– Потому что, если нет, мы подыщем кого-нибудь другого.
«Никого вы не подыщете», – думаю я, глядя на трещину в стене рядом с мамой. Эта трещина красуется у нас в коридоре уже года три-четыре. Папа подмазывает ее, но она снова проступает. Мы пробовали повесить сверху зеркало, но стена коридора – неудачное, прямо скажем, место для зеркала. Моя сестра прозвала его «вампирским зеркалом», по которому можно определять, вампиры наши гости или нет. А через несколько недель после того, как повесили зеркало, я пришел домой обкуренный, треснулся о него и уронил на пол. Теперь трещина по-прежнему красуется на своем месте. Она тут навсегда.
– Не надо никого искать.
– Как с аппетитом? Ты голодный?
Да, наверное. Я попробую съесть то, что приготовила мама. Я все еще контролирую свой разум, я пью таблетки, я это сделаю.
– Да.
– Отлично! Марш на кухню!
Я вхожу на кухню и вижу, что к моему приходу уже все накрыто. За круглым столом, позируя с вилками и ножами в руках, сидят папа и Сара, моя сестра.
– Как мы выглядим? – спрашивает отец, барабаня приборами по столу. – Видно, что мы голодные?
Мои родители постоянно ищут все новые и новые способы меня вылечить. Они уже перепробовали акупунктуру, йогу, когнитивную терапию, расслабляющую музыку, всевозможные виды физической активности (пока я не остановился на велике), книги по самосовершенствованию, тай-бо и даже оформили мою комнату по фэншуй. Кучу денег на меня спустили. Стыдно даже.
– Есть, есть, есть! – скандирует Сара. – Мы не начинали без тебя!
– Зачем это все? – спрашиваю я.
– Мы просто хотим, чтобы тебе было уютнее.
Мама ставит на стол форму для запекания. Внутри какие-то сочные оранжевые штуковины, нарезанные на половинки, от них пышет жаром.
– Сегодня у нас тыква сквош, – говорит мама, снова поворачиваясь к плите, – рис и курица.
Она приносит кастрюльку белого риса, пересыпанного кусочками овощей, и блюдо с куриными наггетсами. Я нацеливаюсь на наггетсы – кусочек в форме звезды, кусочек в виде динозавра. Сара перехватывает у меня динозавра.
– Динозавры, чур, мои!
– Ладно, – уступаю я ей.
Сестра толкает меня ногой под столом.
– Как ты? – спрашивает она шепотом.
– Не очень.
Она кивает. Сара понимает, что это значит. Это значит, что сегодня вечером она снова увидит меня на диване, где я буду дрожать, крутиться и потеть, а мама будет поить меня теплым молоком. А еще она увидит, как я, вместо того чтобы делать домашку, буду сидеть у телика, но не смотреть, а просто пялиться и даже не смеяться. Она снова увидит, как я тону в трясине и терплю поражение. Сара делает из этого правильные выводы. Она еще лучше учится и еще больше веселится. Она не хочет стать похожей на меня. Ну хотя бы даю кому-то пример того, как не нужно поступать.

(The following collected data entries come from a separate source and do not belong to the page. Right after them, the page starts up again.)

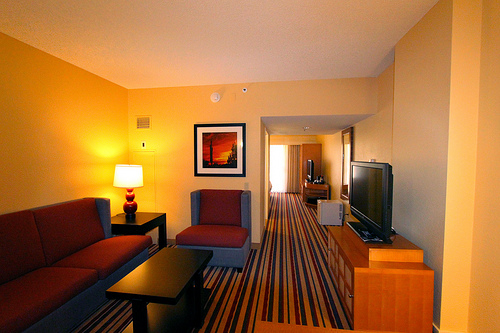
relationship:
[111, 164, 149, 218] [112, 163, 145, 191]
lamp has lampshade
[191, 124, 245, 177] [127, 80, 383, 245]
catus photograph hung on wall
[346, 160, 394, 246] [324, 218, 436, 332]
television set on top of dresser drawer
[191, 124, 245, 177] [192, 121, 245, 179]
catus photograph has frame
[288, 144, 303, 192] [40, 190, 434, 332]
curtain hangs to flooring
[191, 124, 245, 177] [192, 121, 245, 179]
catus photograph inside frame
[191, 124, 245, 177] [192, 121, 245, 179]
catus photograph in frame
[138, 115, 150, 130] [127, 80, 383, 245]
air vent on side of wall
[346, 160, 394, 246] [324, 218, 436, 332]
television set atop dresser drawer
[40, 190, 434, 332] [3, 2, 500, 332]
flooring in hotel room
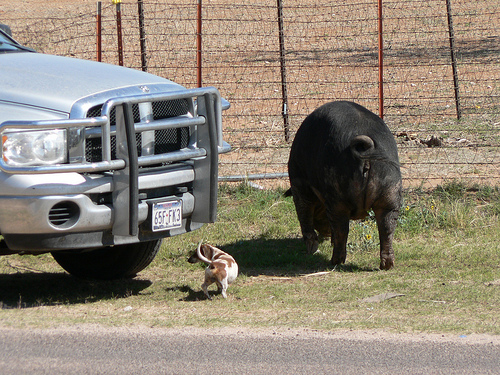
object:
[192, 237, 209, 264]
tail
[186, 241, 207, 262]
face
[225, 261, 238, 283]
white spots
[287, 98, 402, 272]
black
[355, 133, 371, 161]
small tail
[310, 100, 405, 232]
back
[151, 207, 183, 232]
license plate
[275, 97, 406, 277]
pig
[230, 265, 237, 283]
white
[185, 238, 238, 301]
dog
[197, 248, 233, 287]
brown spots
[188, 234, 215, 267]
tail up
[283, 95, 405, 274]
an animal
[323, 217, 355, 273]
leg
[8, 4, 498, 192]
fence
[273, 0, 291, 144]
post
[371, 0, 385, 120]
post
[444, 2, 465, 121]
post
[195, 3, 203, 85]
post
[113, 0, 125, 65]
post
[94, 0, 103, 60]
post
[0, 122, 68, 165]
headlight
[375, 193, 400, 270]
leg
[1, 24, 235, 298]
car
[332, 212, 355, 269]
legs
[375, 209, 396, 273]
legs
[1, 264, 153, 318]
shadow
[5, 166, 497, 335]
grass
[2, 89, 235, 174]
grill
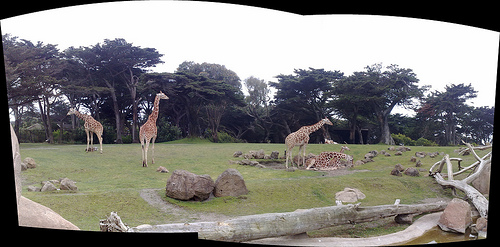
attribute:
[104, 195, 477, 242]
trunk — large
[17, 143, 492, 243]
field — green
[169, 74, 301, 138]
tree — gray, dead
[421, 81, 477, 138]
tree — green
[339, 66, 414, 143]
tree — green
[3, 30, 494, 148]
trees — green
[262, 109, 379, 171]
giraffe — one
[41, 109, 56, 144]
trunk — brown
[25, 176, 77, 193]
rocks — small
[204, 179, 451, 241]
log — grey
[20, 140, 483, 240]
grass — green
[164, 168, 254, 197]
rocks — two and large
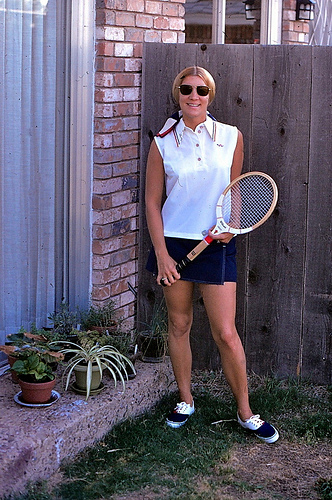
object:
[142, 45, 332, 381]
fence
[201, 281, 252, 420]
left leg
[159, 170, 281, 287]
racket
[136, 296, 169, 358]
potted plants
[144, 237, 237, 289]
skirt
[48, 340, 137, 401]
plants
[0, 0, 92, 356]
door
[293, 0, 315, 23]
light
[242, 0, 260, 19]
reflection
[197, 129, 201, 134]
buttons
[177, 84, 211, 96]
sunglasses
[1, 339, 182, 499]
step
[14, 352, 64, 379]
plant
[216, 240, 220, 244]
ring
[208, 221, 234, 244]
hand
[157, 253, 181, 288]
hand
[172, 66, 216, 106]
hair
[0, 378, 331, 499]
grass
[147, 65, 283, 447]
female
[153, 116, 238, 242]
shirt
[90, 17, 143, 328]
wall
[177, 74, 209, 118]
face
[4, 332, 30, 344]
plants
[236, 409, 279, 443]
shoe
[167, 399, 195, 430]
shoe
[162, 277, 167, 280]
ring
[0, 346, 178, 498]
stoop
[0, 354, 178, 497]
step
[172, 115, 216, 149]
collar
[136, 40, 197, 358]
plank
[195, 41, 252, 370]
plank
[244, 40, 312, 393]
plank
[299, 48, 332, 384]
plank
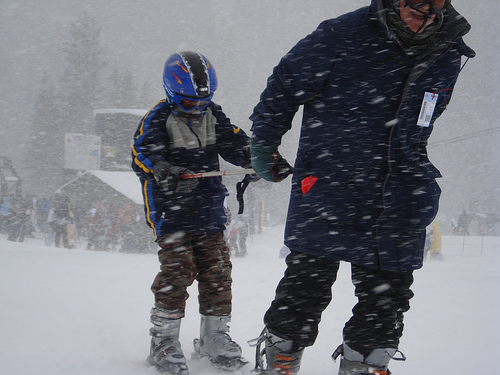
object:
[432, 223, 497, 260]
fence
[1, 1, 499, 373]
snow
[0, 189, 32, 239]
people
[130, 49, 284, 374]
boy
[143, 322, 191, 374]
feet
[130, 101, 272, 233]
cloth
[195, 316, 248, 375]
snow ski's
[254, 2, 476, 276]
jacket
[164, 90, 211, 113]
goggles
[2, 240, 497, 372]
field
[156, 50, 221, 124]
helmet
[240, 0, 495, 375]
man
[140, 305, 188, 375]
skis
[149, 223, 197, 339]
leg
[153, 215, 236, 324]
pants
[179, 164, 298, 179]
ski pole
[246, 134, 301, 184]
glove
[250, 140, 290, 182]
hand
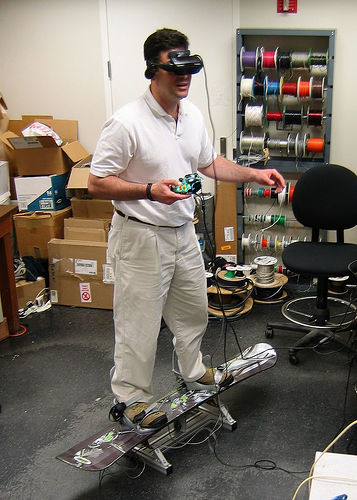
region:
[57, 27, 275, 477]
A man standing on a game snowboard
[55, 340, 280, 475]
A video game snowboard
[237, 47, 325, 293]
Spools of wire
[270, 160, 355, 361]
A black desk chair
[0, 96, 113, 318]
Cardboard boxes in the office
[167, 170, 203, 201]
A green video game controller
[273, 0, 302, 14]
A fire alarm signal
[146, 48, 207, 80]
Virtual reality goggles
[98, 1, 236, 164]
The door leading into the office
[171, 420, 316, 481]
Wires leading from the snowboard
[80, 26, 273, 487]
man playing a virtual reality snowboarding game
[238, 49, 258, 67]
spool of purple wire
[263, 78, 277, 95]
spool of blue wire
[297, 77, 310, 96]
spool of orange wire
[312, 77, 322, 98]
spool of brown wire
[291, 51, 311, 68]
spool of gray wire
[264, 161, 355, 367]
armless swiveling black office chair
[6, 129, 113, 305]
collection of various sized boxes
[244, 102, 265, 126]
spool of white wire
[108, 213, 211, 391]
pair of business casual khaki slacks.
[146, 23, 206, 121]
a man wearing VR glasses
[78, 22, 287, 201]
a man wearing a white shirt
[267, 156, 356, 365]
a black desk chair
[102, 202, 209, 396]
the pants of a man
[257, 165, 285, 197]
the hand of a man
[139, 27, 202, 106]
the head of a man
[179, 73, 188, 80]
the nose of a man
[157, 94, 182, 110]
the neck of a man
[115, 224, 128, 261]
the pocket in a pair of pants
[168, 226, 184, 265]
the zipper in a pair of pants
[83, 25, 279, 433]
Man on a snowboard playing virtual reality games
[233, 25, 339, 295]
Cabinet of spools of wire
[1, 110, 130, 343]
Boxes stacked up on the floor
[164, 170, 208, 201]
Video game controller in the man's hand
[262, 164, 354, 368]
Black office chair to the right of the man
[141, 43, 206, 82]
Video game googles on the man's eyes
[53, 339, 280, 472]
Snowboard the man playing video games is on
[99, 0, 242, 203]
White door behind the man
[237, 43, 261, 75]
Spool of purple wire in the cabinet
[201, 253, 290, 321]
Spools of wire on the floor next to the man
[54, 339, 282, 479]
Skateboard placed on a metal frame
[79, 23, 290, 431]
Man standing on a skateboard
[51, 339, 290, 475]
Cables running from gadget on the feet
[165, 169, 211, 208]
Hand held controller object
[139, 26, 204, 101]
Man wearing a face gear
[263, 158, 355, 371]
Black chair with wheels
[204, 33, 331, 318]
Many rolls of cables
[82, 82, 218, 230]
Short sleeved white shirt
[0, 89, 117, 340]
Many boxes heaped together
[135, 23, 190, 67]
Thick dark long hair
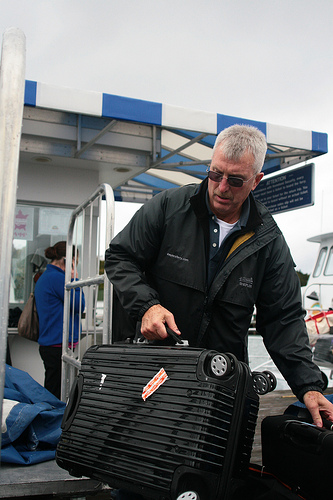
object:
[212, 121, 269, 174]
hair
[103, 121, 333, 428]
man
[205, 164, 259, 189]
sunglasses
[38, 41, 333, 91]
sky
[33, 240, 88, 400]
woman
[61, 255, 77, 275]
phone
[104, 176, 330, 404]
windbreaker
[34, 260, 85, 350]
jacket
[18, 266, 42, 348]
bag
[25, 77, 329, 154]
roof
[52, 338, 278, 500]
suitcase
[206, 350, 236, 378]
wheels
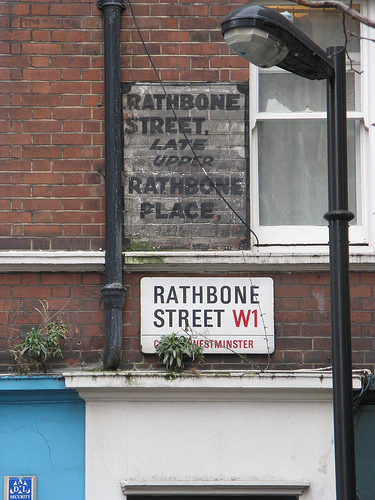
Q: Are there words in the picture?
A: Yes, there are words.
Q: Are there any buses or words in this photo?
A: Yes, there are words.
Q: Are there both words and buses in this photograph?
A: No, there are words but no buses.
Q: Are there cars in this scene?
A: No, there are no cars.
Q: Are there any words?
A: Yes, there are words.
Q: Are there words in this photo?
A: Yes, there are words.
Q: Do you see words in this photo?
A: Yes, there are words.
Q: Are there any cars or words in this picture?
A: Yes, there are words.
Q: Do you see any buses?
A: No, there are no buses.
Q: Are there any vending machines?
A: No, there are no vending machines.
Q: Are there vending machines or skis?
A: No, there are no vending machines or skis.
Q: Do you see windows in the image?
A: Yes, there is a window.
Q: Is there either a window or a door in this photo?
A: Yes, there is a window.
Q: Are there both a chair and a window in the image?
A: No, there is a window but no chairs.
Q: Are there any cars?
A: No, there are no cars.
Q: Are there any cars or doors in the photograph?
A: No, there are no cars or doors.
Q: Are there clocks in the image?
A: No, there are no clocks.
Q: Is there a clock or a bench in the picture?
A: No, there are no clocks or benches.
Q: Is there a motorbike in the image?
A: No, there are no motorcycles.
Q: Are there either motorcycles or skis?
A: No, there are no motorcycles or skis.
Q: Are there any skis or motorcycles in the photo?
A: No, there are no motorcycles or skis.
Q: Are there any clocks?
A: No, there are no clocks.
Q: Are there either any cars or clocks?
A: No, there are no clocks or cars.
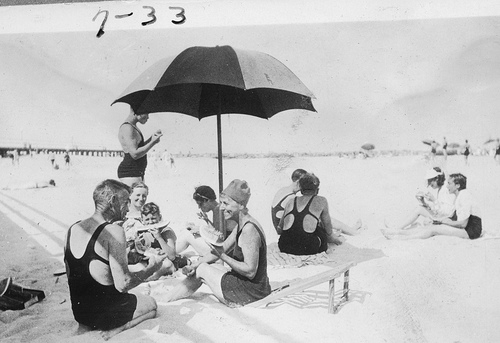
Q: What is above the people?
A: Umbrella.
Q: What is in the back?
A: Sky.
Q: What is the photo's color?
A: White and black.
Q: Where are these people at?
A: Beach.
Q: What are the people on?
A: Sand.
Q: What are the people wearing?
A: Swimsuits.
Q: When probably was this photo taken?
A: 1933.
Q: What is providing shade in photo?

– Мне жаль. Они так стараются для тебя.
– Я знаю.
– Ну что, Крэйг, как в школе? – спрашивает папа.
Он накалывает на вилку кусочек тыквы и смотрит на меня сквозь очки. Папа невысокий и носит очки, зато, как он любит повторять, у него есть волосы – густая темная шевелюра, которая передалась и мне. Папа говорит, что мне крупно повезло, потому что с обеих сторон мне достались отличные гены, а «если ты вообразил, что у тебя депрессия, то представь, что с тобой было бы, знай ты, что скоро облысеешь, как все остальные!» Прямо обхохотаться как смешно.
– Нормально, – говорю я.
– Чем занимался?
– Сидел в классе и выполнял указания учителя.
Мы звеним приборами. Я отправляю в рот первую порцию – тщательно уложенные на вилку рис, курицу, тыкву – и разминаю по небу. Я это съем. Я жую, чувствую, что это вкусно, поэтому приподнимаю язык и проталкиваю еду дальше. Я ее удержу. Так, порядок. Еда внутри.